Early in his political career he was aligned with the patrician group of the large estates owners and commercial interests, but later became involved with the early evolution of the Democratic Party in New York. He served in the State Assembly again from 1787 to 1788 and in the State Senate from 1791 to 1793 and 1796–1802, where he was chairman of the committee, as a Federalist.

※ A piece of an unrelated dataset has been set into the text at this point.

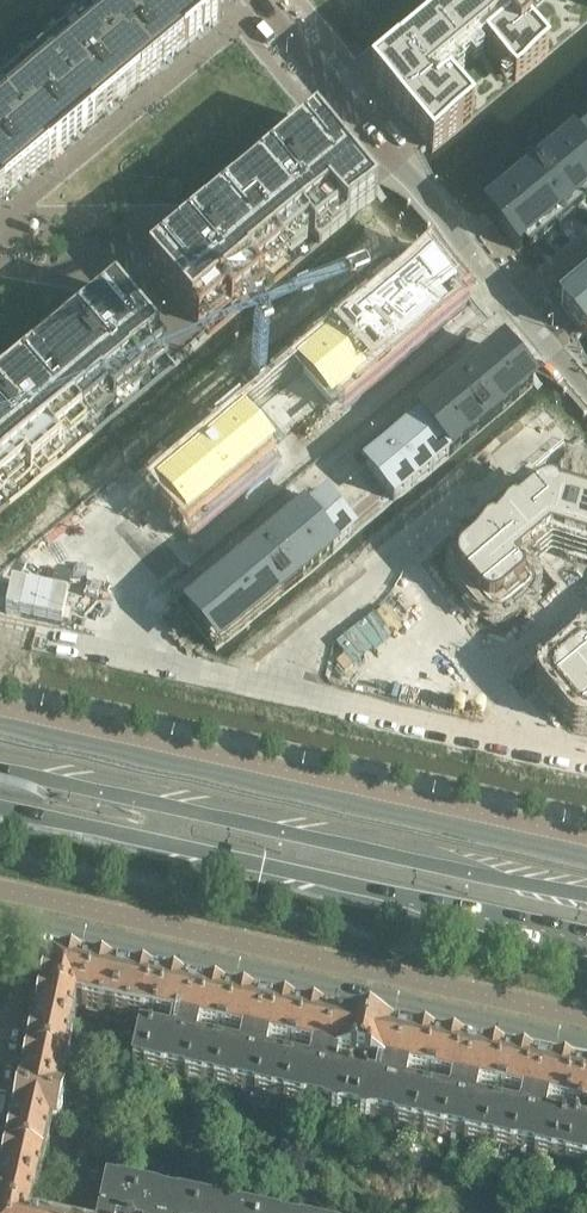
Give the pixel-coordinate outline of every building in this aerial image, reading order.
[(107,113),(119,103),(160,68),(172,58),(197,37),(210,27),(221,17),(221,10),(212,0),(115,0),(0,96),(0,202),(17,188),(29,178),(50,161),(70,143),(82,133),(95,123),(107,113)] [(371,78),(432,151),(460,128),(426,87),(531,0),(465,0),(371,78)] [(519,20),(486,48),(515,82),(548,55),(519,20)] [(319,246),(377,197),(374,193),(372,191),(357,173),(344,157),(316,124),(312,127),(298,139),(296,141),(290,146),(287,148),(205,217),(202,219),(180,238),(175,242),(115,292),(111,295),(86,316),(84,318),(0,388),(0,513),(319,246)] [(112,525),(212,645),(586,331),(586,128),(112,525)] [(450,566),(496,622),(533,590),(519,573),(557,542),(586,551),(586,504),(540,491),(450,566)] [(585,653),(577,643),(539,674),(586,730),(586,729),(586,651),(585,653)] [(83,1006),(91,968),(81,966),(81,965),(61,961),(61,962),(50,959),(46,975),(45,975),(41,996),(74,1004),(83,1006)] [(113,1013),(122,975),(111,973),(112,972),(91,967),(91,968),(83,1006),(113,1013)] [(145,1018),(153,981),(132,976),(132,977),(122,975),(113,1013),(144,1020),(145,1018)] [(175,1076),(193,991),(183,989),(183,988),(163,983),(163,984),(153,981),(145,1018),(172,1024),(169,1037),(142,1031),(134,1067),(175,1076)] [(213,1063),(217,1047),(196,1043),(198,1031),(219,1035),(223,1020),(228,1021),(233,999),(224,997),(225,997),(204,992),(204,993),(193,991),(175,1076),(214,1084),(219,1064),(213,1063)] [(70,1022),(74,1004),(41,996),(36,1015),(37,1015),(35,1026),(71,1034),(74,1022),(70,1022)] [(245,1091),(263,1006),(253,1004),(253,1003),(233,998),(233,999),(228,1021),(223,1020),(219,1035),(241,1040),(239,1052),(217,1047),(213,1063),(219,1064),(214,1084),(245,1091)] [(283,1078),(286,1063),(266,1058),(268,1046),(289,1051),(292,1036),(298,1037),(302,1014),(294,1013),(294,1012),(274,1008),(274,1009),(263,1006),(245,1091),(284,1100),(288,1079),(283,1078)] [(315,1107),(333,1022),(323,1019),(323,1018),(303,1014),(302,1014),(298,1037),(292,1036),(289,1051),(311,1056),(309,1068),(286,1063),(283,1078),(288,1079),(284,1100),(315,1107)] [(333,1022),(315,1107),(345,1113),(353,1115),(385,1122),(403,1037),(393,1035),(393,1034),(372,1029),(372,1030),(364,1028),(364,1027),(344,1023),(343,1024),(333,1022)] [(65,1064),(71,1034),(35,1026),(33,1036),(32,1035),(27,1056),(65,1064)] [(423,1109),(427,1093),(406,1088),(408,1077),(430,1081),(433,1067),(429,1066),(434,1043),(413,1038),(413,1039),(403,1037),(385,1122),(415,1128),(420,1108),(423,1109)] [(454,1137),(473,1052),(462,1050),(463,1049),(442,1044),(442,1045),(434,1043),(429,1066),(433,1067),(430,1081),(451,1086),(448,1098),(427,1093),(423,1109),(420,1108),(415,1128),(454,1137)] [(494,1125),(497,1109),(475,1104),(478,1092),(500,1097),(503,1082),(499,1081),(504,1058),(483,1053),(483,1054),(473,1052),(454,1137),(486,1144),(490,1124),(494,1125)] [(58,1094),(65,1064),(27,1056),(23,1075),(24,1076),(22,1085),(58,1094)] [(525,1152),(543,1067),(532,1065),(532,1064),(512,1060),(504,1058),(499,1081),(503,1082),(500,1097),(521,1102),(518,1114),(497,1109),(494,1125),(490,1124),(486,1144),(525,1152)] [(566,1162),(574,1125),(545,1119),(548,1107),(576,1113),(584,1076),(573,1074),(574,1073),(553,1069),(553,1070),(543,1067),(525,1152),(566,1162)] [(584,1075),(584,1076),(576,1113),(586,1115),(586,1076),(584,1075)] [(140,1096),(142,1087),(130,1084),(128,1094),(140,1096)] [(54,1131),(62,1095),(58,1094),(22,1085),(21,1085),(13,1122),(14,1123),(50,1130),(54,1131)] [(43,1160),(50,1130),(14,1123),(11,1132),(10,1132),(6,1152),(43,1160)] [(586,1128),(574,1125),(566,1162),(586,1166),(586,1124),(586,1128)] [(37,1189),(43,1160),(6,1152),(2,1172),(3,1172),(1,1181),(37,1189)] [(37,1189),(1,1181),(0,1184),(0,1212),(28,1212),(31,1201),(34,1202),(37,1189)] [(138,1190),(108,1184),(101,1212),(133,1212),(138,1190)] [(168,1197),(138,1190),(133,1212),(165,1212),(168,1197)] [(199,1204),(168,1197),(165,1212),(197,1212),(199,1204)] [(229,1211),(199,1204),(197,1212),(228,1212),(229,1211)]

In 1794, he was appointed a colonel in the New York militia. From 1794 to 1797 he was a judge in Albany. From 1799 to 1810, he was a judge of the court of probates.

==Personal life==
On April 10, 1770, he married Hester Cuyler (1748–1826), the daughter of Abraham Cuyler Jr. (1713–1749), a cousin of Abraham Cuyler, and Jannetje Beekman (1719–1798), a descendant of Wilhelmus Beekman (1623–1707). Together, they had:

- Magdalena Gansevoort (b. 1771)
- Catharina Gansevoort (b. 1772)
- Abraham Cuyler Gansevoort (b. 1775)
- Magdalena Gansevoort (1777–1863), who married Jacob Ten Eyck (1771–1862), on March 6, 1795, the son of Abraham Ten Eyck and grandson of Mayor Jacob Coenraedt Ten Eyck.
- Catharine Cuyler Gansevoort (1789–1853), who married Teunis Van Vechten (1785–1859), nephew of Abraham Van Vechten

He died in 1810 at home in Albany and was buried in Albany Rural Cemetery.

===Descendants===
Through his daughter, Magdalena, he was the grandfather of Hester Gansevoort Ten Eyck (1796–1861), Abraham Gansevoort Ten Eyck (1798–1830), Leonard Gansevoort Ten Eyck (1801–1881), Jacob L. Ten Eyck (1804–1875), and Herman Gansevoort Ten Eyck (1806–1881), and Peter Gansevoort Ten Eyck (1810–1891).

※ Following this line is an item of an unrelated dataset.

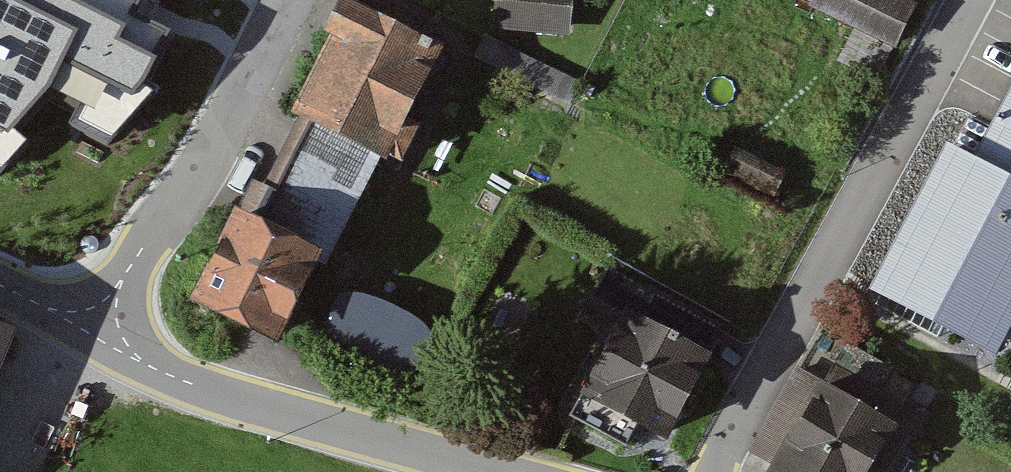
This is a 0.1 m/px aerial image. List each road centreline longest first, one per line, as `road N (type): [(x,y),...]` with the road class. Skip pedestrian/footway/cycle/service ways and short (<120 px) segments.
road 1 (residential): [(976,0),(714,471)]
road 2 (residential): [(499,471),(164,373),(99,321)]
road 3 (residential): [(99,321),(230,117),(289,0)]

Through his daughter, Catharine, he was the grandfather of Elizabeth Ann Van Vechten (1812–1812), Leonard Gansevoort Van Vechten (1813–1837), Hester Elizabeth Van Vechten Trotter (1815–1881), Teunis Van Vechten (1819–1859), Cuyler Van Vechten (1823–1825), and Cuyler Van Vechten (1830–1875).

He was also the granduncle of Moby Dick author Herman Melville.